Tra i possibili benefici di questa visione d’insieme si potrebbe prevedere, addirittura, una potenziale revisione delle circoscrizioni giudiziarie, seppur con finalità diverse rispetto a quelle di cui al D.lgs. 7 settembre 2012, n. 155 (cd. Taglia tribunalini), che determinò la soppressione di n. 31 tribunali, n. 31 procure e n. 220 sedi distaccate. Qui si sta discutendo, invero, seppur in un futuro lontano, della possibilità di accorpare a livello regionale le molteplici sedi fisiche dei palazzi di giustizia in una unica, rendendo la competenza territoriale meramente virtuale, e, anzi, assimilandola a quella “funzionale” che comporta la suddivisione del Tribunale piuttosto che della Corte d’Appello nelle singole sezioni specializzate (in questo caso avverrebbe per territorio, seppur all’interno del medesimo ufficio giudiziario).

Presenza telematica e sicurezza

Non preoccupano, inoltre, le modalità di accertamento dell’identità del procuratore costituito che presenzi telematicamente, posto che potrebbe essere indicato il proprio account personale già in atti (al pari della posta elettronica certificata), e che, ad oggi, è prevista la sostituzione in udienza da parte di un avvocato rispetto ad un altro in procura anche soltanto con delega orale, senza che il giudicante possa pretenderne una scritta. In tal senso, la Corte di Cassazione, I Sez. Penale, con sentenza 25 ottobre 2018, n. 48862, ha statuito di recente come “per effetto della legge n. 247 del 2012, il cui art. 14, intitolato «Mandato professionale. Sostituzioni e collaborazioni», prevede, tra l’altro, che l’avvocato possa nominare stabilmente uno o più sostituti presso ogni ufficio giudiziario, depositando la nomina presso l’ordine di appartenenza (comma 4), ma possa altresì, in via contingente, farsi sostituire da un altro avvocato, o praticante abilitato, con incarico verbale nel primo caso, e scritto nel secondo”. È evidente, allora, come, sotto tale profilo, la presenza telematica effettuata tramite un account Skype indicato al momento della costituzione in giudizio sia persino più sicura rispetto a quella fondata su una presunta delega rilasciata oralmente.

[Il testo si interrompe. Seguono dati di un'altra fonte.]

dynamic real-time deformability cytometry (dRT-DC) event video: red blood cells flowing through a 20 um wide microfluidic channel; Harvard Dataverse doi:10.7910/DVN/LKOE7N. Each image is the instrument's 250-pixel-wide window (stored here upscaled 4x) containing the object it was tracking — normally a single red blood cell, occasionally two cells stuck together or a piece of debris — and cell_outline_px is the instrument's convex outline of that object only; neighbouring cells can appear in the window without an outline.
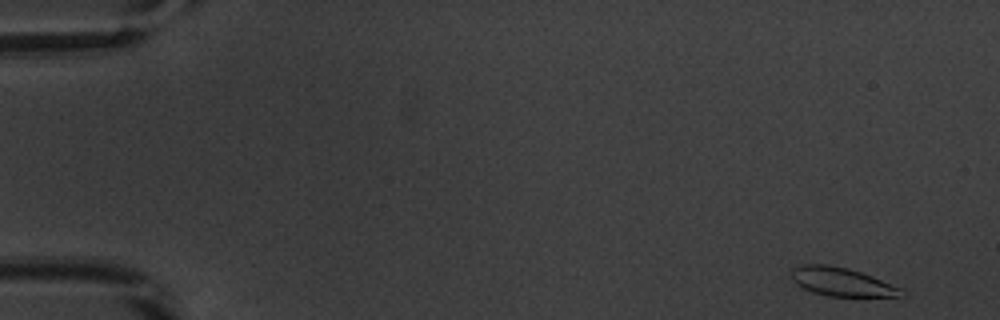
{"species": "common noctule bat (a hibernating species)", "species_latin": "Nyctalus noctula", "temperature_condition": "warm", "stored_images_in_passage": 51, "camera_frame_rate_fps": 3000, "um_per_image_px": 0.085, "animal": {"sex": "male", "body_mass_g": 20.1, "forearm_length_mm": 53.5}, "frame": {"image": 1, "passage_image": 1, "time_ms": 0.0, "image_size_px": [1000, 320], "cell_outline_px": [[908, 296], [828, 296], [812, 292], [796, 284], [792, 280], [792, 268], [804, 264], [824, 264], [848, 268], [872, 276], [900, 288], [908, 292]], "centroid_in_image_um": [71.56, 23.96], "position_along_channel_um": 13.4, "area_um2": 18.21}}
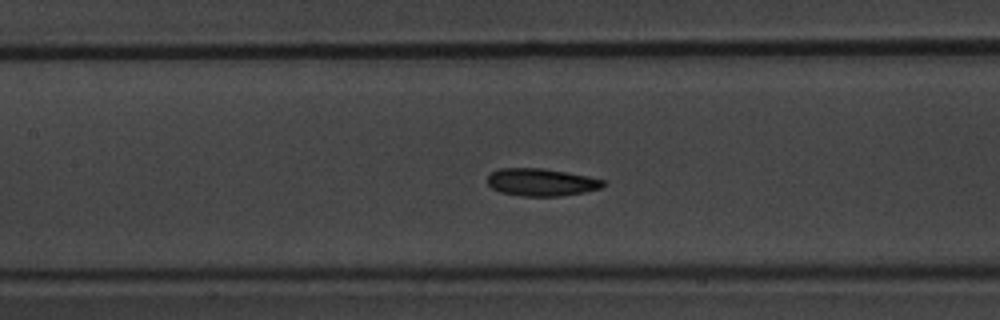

È stata già sdoganata la concezione del processo civile telematico in Italia, e ad oggi è una realtà quotidiana, che, però, è rimasta circoscritta alle attività di cancelleria, laddove, invece, a voler tirare le fila del discorso, è stato spiegato come esistano sia le risorse che la tecnologia per giungere allo stadio evolutivo subito successivo, che potrebbe mettere piede nelle aule di udienza se soltanto esistesse una normativa di riferimento in materia. A questo punto la vera domanda da porsi è: quando?